Each record below is to be copied word for word, with pictures removed.

■ SUPPLIED MATERIAL
**********

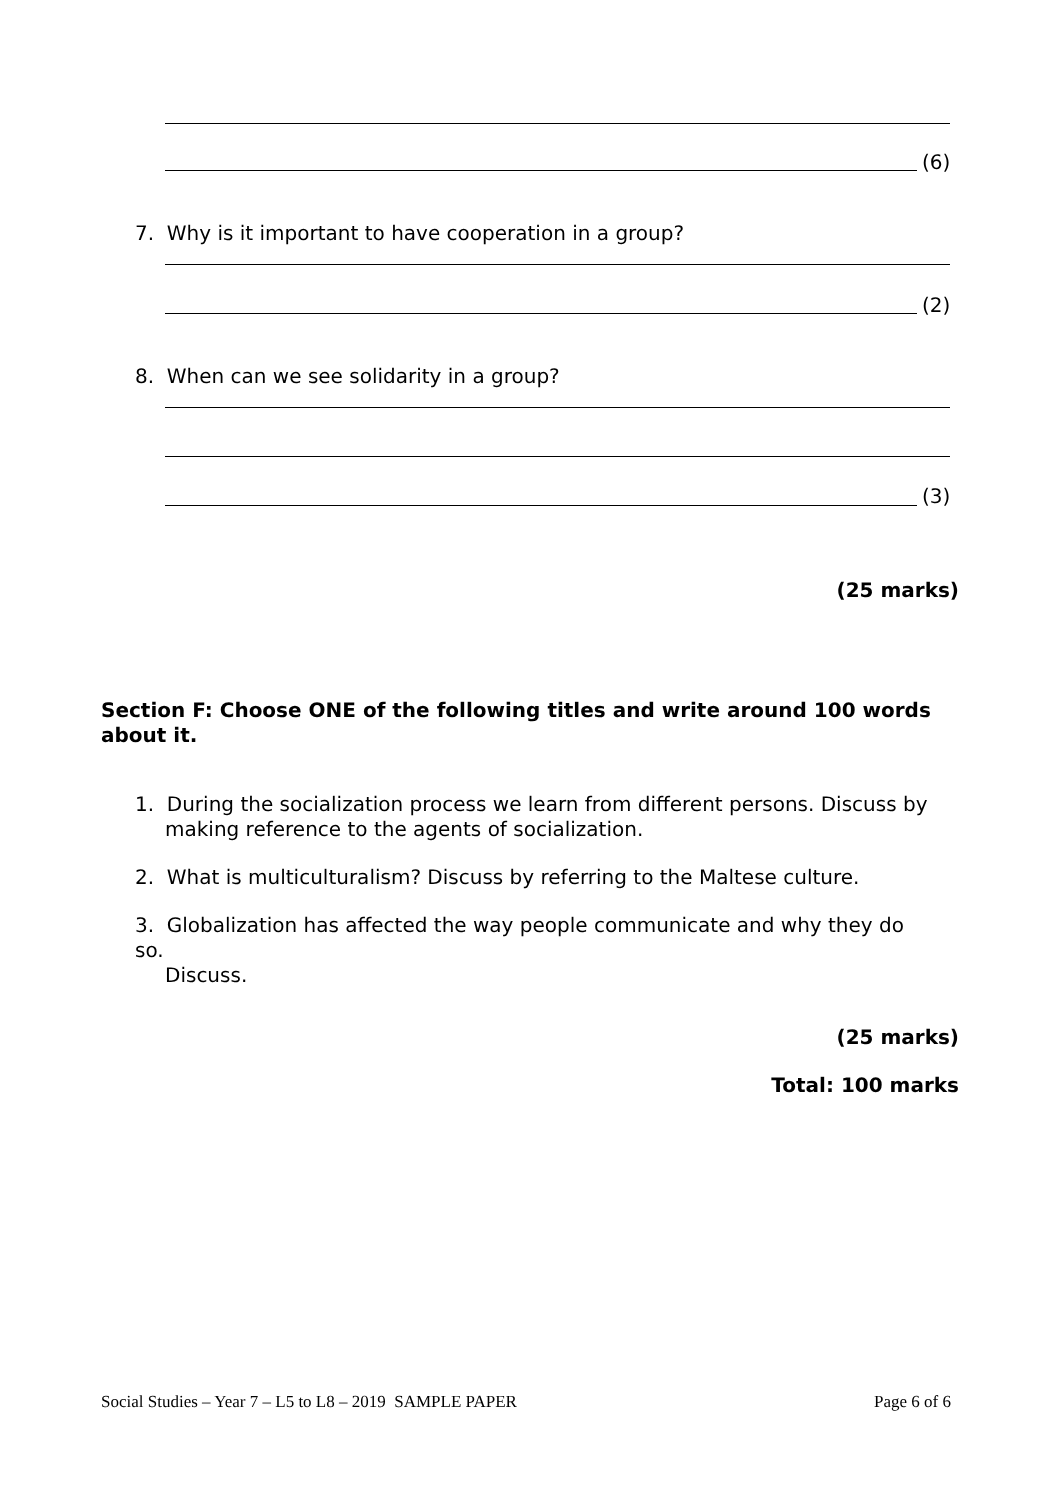(6)
7. Why is it important to have cooperation in a group?
(2)
8. When can we see solidarity in a group?
(3)
(25 marks)
Section F: Choose ONE of the following titles and write around 100 words about it.
1. During the socialization process we learn from different persons. Discuss by
making reference to the agents of socialization.
2. What is multiculturalism? Discuss by referring to the Maltese culture.
3. Globalization has affected the way people communicate and why they do so.
Discuss.
(25 marks)
Total: 100 marks
Social Studies – Year 7 – L5 to L8 – 2019 SAMPLE PAPER
Page 6 of 6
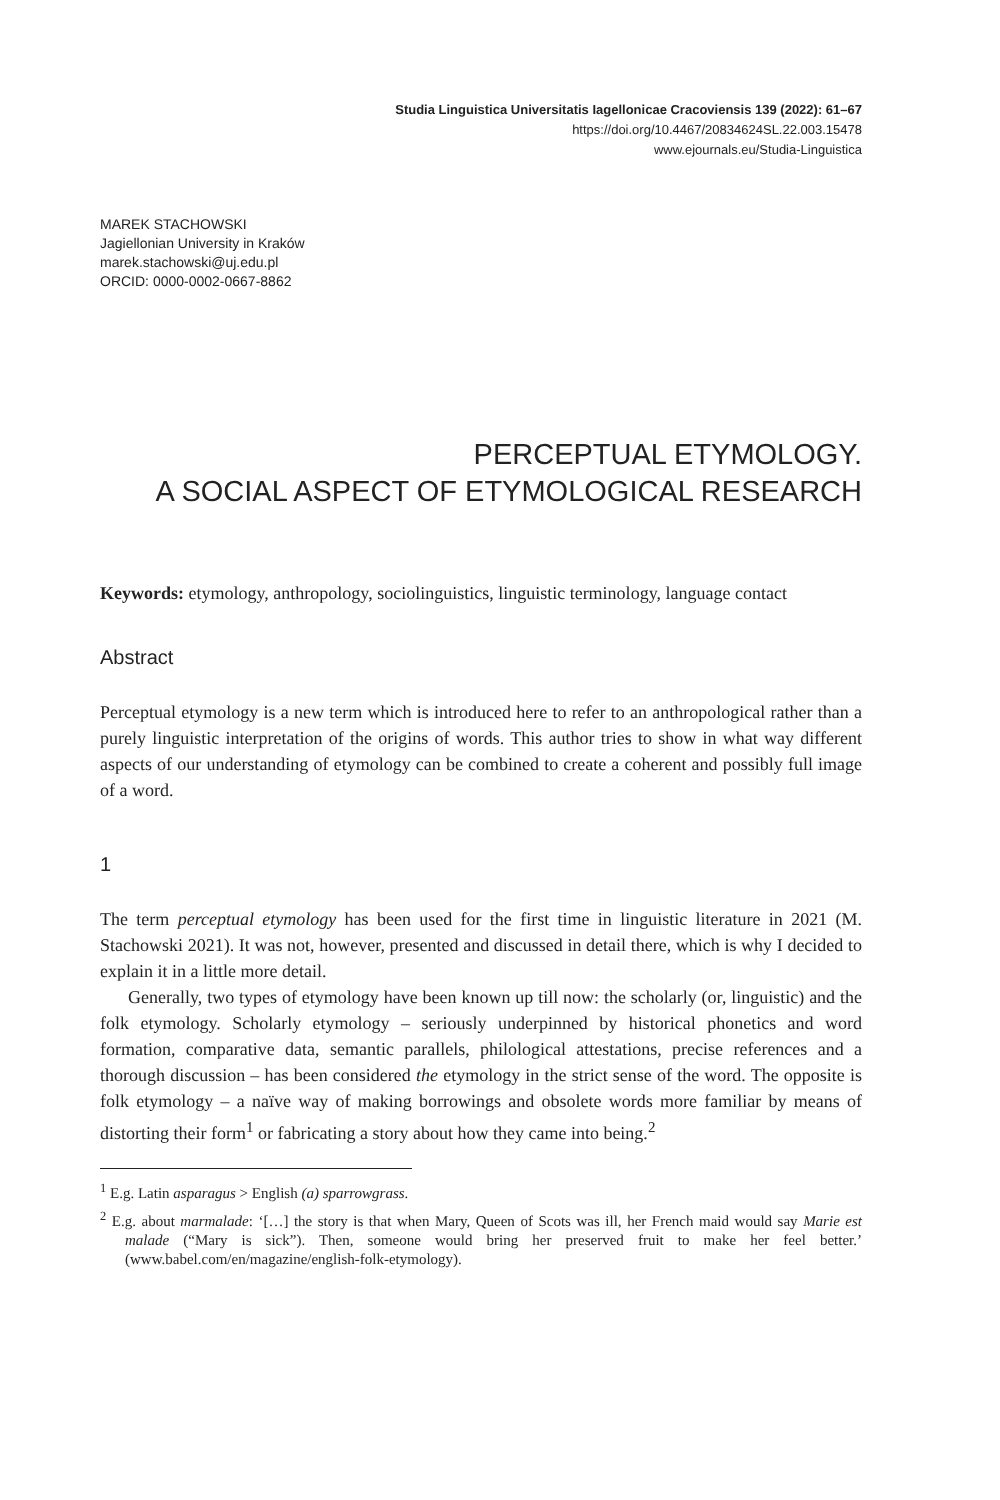Studia Linguistica Universitatis Iagellonicae Cracoviensis 139 (2022): 61–67
https://doi.org/10.4467/20834624SL.22.003.15478
www.ejournals.eu/Studia-Linguistica
MAREK STACHOWSKI
Jagiellonian University in Kraków
marek.stachowski@uj.edu.pl
ORCID: 0000-0002-0667-8862
PERCEPTUAL ETYMOLOGY.
A SOCIAL ASPECT OF ETYMOLOGICAL RESEARCH
Keywords: etymology, anthropology, sociolinguistics, linguistic terminology, language contact
Abstract
Perceptual etymology is a new term which is introduced here to refer to an anthropological rather than a purely linguistic interpretation of the origins of words. This author tries to show in what way different aspects of our understanding of etymology can be combined to create a coherent and possibly full image of a word.
1
The term perceptual etymology has been used for the first time in linguistic literature in 2021 (M. Stachowski 2021). It was not, however, presented and discussed in detail there, which is why I decided to explain it in a little more detail.
Generally, two types of etymology have been known up till now: the scholarly (or, linguistic) and the folk etymology. Scholarly etymology – seriously underpinned by historical phonetics and word formation, comparative data, semantic parallels, philological attestations, precise references and a thorough discussion – has been considered the etymology in the strict sense of the word. The opposite is folk etymology – a naïve way of making borrowings and obsolete words more familiar by means of distorting their form<sup>1</sup> or fabricating a story about how they came into being.<sup>2</sup>
<sup>1</sup> E.g. Latin asparagus > English (a) sparrowgrass.
<sup>2</sup> E.g. about marmalade: ‘[…] the story is that when Mary, Queen of Scots was ill, her French maid would say Marie est malade (“Mary is sick”). Then, someone would bring her preserved fruit to make her feel better.’ (www.babel.com/en/magazine/english-folk-etymology).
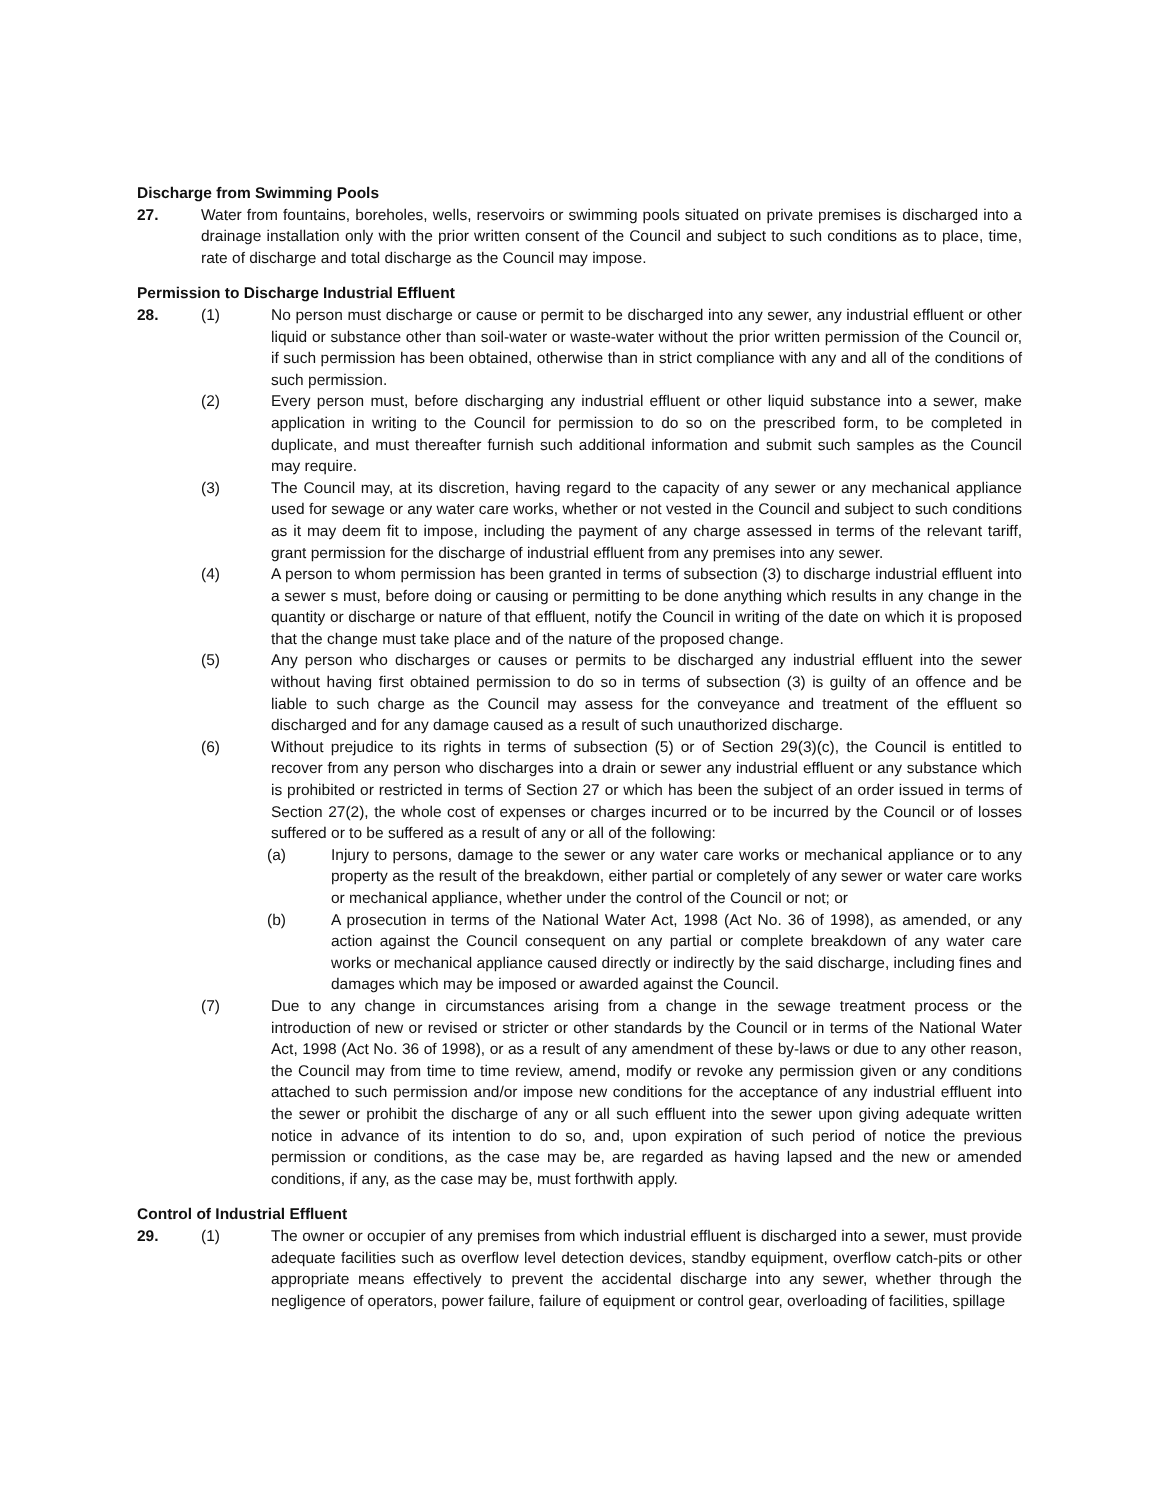Discharge from Swimming Pools
27. Water from fountains, boreholes, wells, reservoirs or swimming pools situated on private premises is discharged into a drainage installation only with the prior written consent of the Council and subject to such conditions as to place, time, rate of discharge and total discharge as the Council may impose.
Permission to Discharge Industrial Effluent
28. (1) No person must discharge or cause or permit to be discharged into any sewer, any industrial effluent or other liquid or substance other than soil-water or waste-water without the prior written permission of the Council or, if such permission has been obtained, otherwise than in strict compliance with any and all of the conditions of such permission.
(2) Every person must, before discharging any industrial effluent or other liquid substance into a sewer, make application in writing to the Council for permission to do so on the prescribed form, to be completed in duplicate, and must thereafter furnish such additional information and submit such samples as the Council may require.
(3) The Council may, at its discretion, having regard to the capacity of any sewer or any mechanical appliance used for sewage or any water care works, whether or not vested in the Council and subject to such conditions as it may deem fit to impose, including the payment of any charge assessed in terms of the relevant tariff, grant permission for the discharge of industrial effluent from any premises into any sewer.
(4) A person to whom permission has been granted in terms of subsection (3) to discharge industrial effluent into a sewer s must, before doing or causing or permitting to be done anything which results in any change in the quantity or discharge or nature of that effluent, notify the Council in writing of the date on which it is proposed that the change must take place and of the nature of the proposed change.
(5) Any person who discharges or causes or permits to be discharged any industrial effluent into the sewer without having first obtained permission to do so in terms of subsection (3) is guilty of an offence and be liable to such charge as the Council may assess for the conveyance and treatment of the effluent so discharged and for any damage caused as a result of such unauthorized discharge.
(6) Without prejudice to its rights in terms of subsection (5) or of Section 29(3)(c), the Council is entitled to recover from any person who discharges into a drain or sewer any industrial effluent or any substance which is prohibited or restricted in terms of Section 27 or which has been the subject of an order issued in terms of Section 27(2), the whole cost of expenses or charges incurred or to be incurred by the Council or of losses suffered or to be suffered as a result of any or all of the following:
(a) Injury to persons, damage to the sewer or any water care works or mechanical appliance or to any property as the result of the breakdown, either partial or completely of any sewer or water care works or mechanical appliance, whether under the control of the Council or not; or
(b) A prosecution in terms of the National Water Act, 1998 (Act No. 36 of 1998), as amended, or any action against the Council consequent on any partial or complete breakdown of any water care works or mechanical appliance caused directly or indirectly by the said discharge, including fines and damages which may be imposed or awarded against the Council.
(7) Due to any change in circumstances arising from a change in the sewage treatment process or the introduction of new or revised or stricter or other standards by the Council or in terms of the National Water Act, 1998 (Act No. 36 of 1998), or as a result of any amendment of these by-laws or due to any other reason, the Council may from time to time review, amend, modify or revoke any permission given or any conditions attached to such permission and/or impose new conditions for the acceptance of any industrial effluent into the sewer or prohibit the discharge of any or all such effluent into the sewer upon giving adequate written notice in advance of its intention to do so, and, upon expiration of such period of notice the previous permission or conditions, as the case may be, are regarded as having lapsed and the new or amended conditions, if any, as the case may be, must forthwith apply.
Control of Industrial Effluent
29. (1) The owner or occupier of any premises from which industrial effluent is discharged into a sewer, must provide adequate facilities such as overflow level detection devices, standby equipment, overflow catch-pits or other appropriate means effectively to prevent the accidental discharge into any sewer, whether through the negligence of operators, power failure, failure of equipment or control gear, overloading of facilities, spillage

**********

■ TASK RESPONSE
(6)
7. Why is it important to have cooperation in a group?
(2)
8. When can we see solidarity in a group?
(3)
(25 marks)
Section F: Choose ONE of the following titles and write around 100 words about it.
1. During the socialization process we learn from different persons. Discuss by
making reference to the agents of socialization.
2. What is multiculturalism? Discuss by referring to the Maltese culture.
3. Globalization has affected the way people communicate and why they do so.
Discuss.
(25 marks)
Total: 100 marks
Social Studies – Year 7 – L5 to L8 – 2019 SAMPLE PAPER
Page 6 of 6
Studia Linguistica Universitatis Iagellonicae Cracoviensis 139 (2022): 61–67
https://doi.org/10.4467/20834624SL.22.003.15478
www.ejournals.eu/Studia-Linguistica
MAREK STACHOWSKI
Jagiellonian University in Kraków
marek.stachowski@uj.edu.pl
ORCID: 0000-0002-0667-8862
PERCEPTUAL ETYMOLOGY.
A SOCIAL ASPECT OF ETYMOLOGICAL RESEARCH
Keywords: etymology, anthropology, sociolinguistics, linguistic terminology, language contact
Abstract
Perceptual etymology is a new term which is introduced here to refer to an anthropological rather than a purely linguistic interpretation of the origins of words. This author tries to show in what way different aspects of our understanding of etymology can be combined to create a coherent and possibly full image of a word.
1
The term perceptual etymology has been used for the first time in linguistic literature in 2021 (M. Stachowski 2021). It was not, however, presented and discussed in detail there, which is why I decided to explain it in a little more detail.
Generally, two types of etymology have been known up till now: the scholarly (or, linguistic) and the folk etymology. Scholarly etymology – seriously underpinned by historical phonetics and word formation, comparative data, semantic parallels, philological attestations, precise references and a thorough discussion – has been considered the etymology in the strict sense of the word. The opposite is folk etymology – a naïve way of making borrowings and obsolete words more familiar by means of distorting their form<sup>1</sup> or fabricating a story about how they came into being.<sup>2</sup>
<sup>1</sup> E.g. Latin asparagus > English (a) sparrowgrass.
<sup>2</sup> E.g. about marmalade: ‘[…] the story is that when Mary, Queen of Scots was ill, her French maid would say Marie est malade (“Mary is sick”). Then, someone would bring her preserved fruit to make her feel better.’ (www.babel.com/en/magazine/english-folk-etymology).
Discharge from Swimming Pools
27. Water from fountains, boreholes, wells, reservoirs or swimming pools situated on private premises is discharged into a drainage installation only with the prior written consent of the Council and subject to such conditions as to place, time, rate of discharge and total discharge as the Council may impose.
Permission to Discharge Industrial Effluent
28. (1) No person must discharge or cause or permit to be discharged into any sewer, any industrial effluent or other liquid or substance other than soil-water or waste-water without the prior written permission of the Council or, if such permission has been obtained, otherwise than in strict compliance with any and all of the conditions of such permission.
(2) Every person must, before discharging any industrial effluent or other liquid substance into a sewer, make application in writing to the Council for permission to do so on the prescribed form, to be completed in duplicate, and must thereafter furnish such additional information and submit such samples as the Council may require.
(3) The Council may, at its discretion, having regard to the capacity of any sewer or any mechanical appliance used for sewage or any water care works, whether or not vested in the Council and subject to such conditions as it may deem fit to impose, including the payment of any charge assessed in terms of the relevant tariff, grant permission for the discharge of industrial effluent from any premises into any sewer.
(4) A person to whom permission has been granted in terms of subsection (3) to discharge industrial effluent into a sewer s must, before doing or causing or permitting to be done anything which results in any change in the quantity or discharge or nature of that effluent, notify the Council in writing of the date on which it is proposed that the change must take place and of the nature of the proposed change.
(5) Any person who discharges or causes or permits to be discharged any industrial effluent into the sewer without having first obtained permission to do so in terms of subsection (3) is guilty of an offence and be liable to such charge as the Council may assess for the conveyance and treatment of the effluent so discharged and for any damage caused as a result of such unauthorized discharge.
(6) Without prejudice to its rights in terms of subsection (5) or of Section 29(3)(c), the Council is entitled to recover from any person who discharges into a drain or sewer any industrial effluent or any substance which is prohibited or restricted in terms of Section 27 or which has been the subject of an order issued in terms of Section 27(2), the whole cost of expenses or charges incurred or to be incurred by the Council or of losses suffered or to be suffered as a result of any or all of the following:
(a) Injury to persons, damage to the sewer or any water care works or mechanical appliance or to any property as the result of the breakdown, either partial or completely of any sewer or water care works or mechanical appliance, whether under the control of the Council or not; or
(b) A prosecution in terms of the National Water Act, 1998 (Act No. 36 of 1998), as amended, or any action against the Council consequent on any partial or complete breakdown of any water care works or mechanical appliance caused directly or indirectly by the said discharge, including fines and damages which may be imposed or awarded against the Council.
(7) Due to any change in circumstances arising from a change in the sewage treatment process or the introduction of new or revised or stricter or other standards by the Council or in terms of the National Water Act, 1998 (Act No. 36 of 1998), or as a result of any amendment of these by-laws or due to any other reason, the Council may from time to time review, amend, modify or revoke any permission given or any conditions attached to such permission and/or impose new conditions for the acceptance of any industrial effluent into the sewer or prohibit the discharge of any or all such effluent into the sewer upon giving adequate written notice in advance of its intention to do so, and, upon expiration of such period of notice the previous permission or conditions, as the case may be, are regarded as having lapsed and the new or amended conditions, if any, as the case may be, must forthwith apply.
Control of Industrial Effluent
29. (1) The owner or occupier of any premises from which industrial effluent is discharged into a sewer, must provide adequate facilities such as overflow level detection devices, standby equipment, overflow catch-pits or other appropriate means effectively to prevent the accidental discharge into any sewer, whether through the negligence of operators, power failure, failure of equipment or control gear, overloading of facilities, spillage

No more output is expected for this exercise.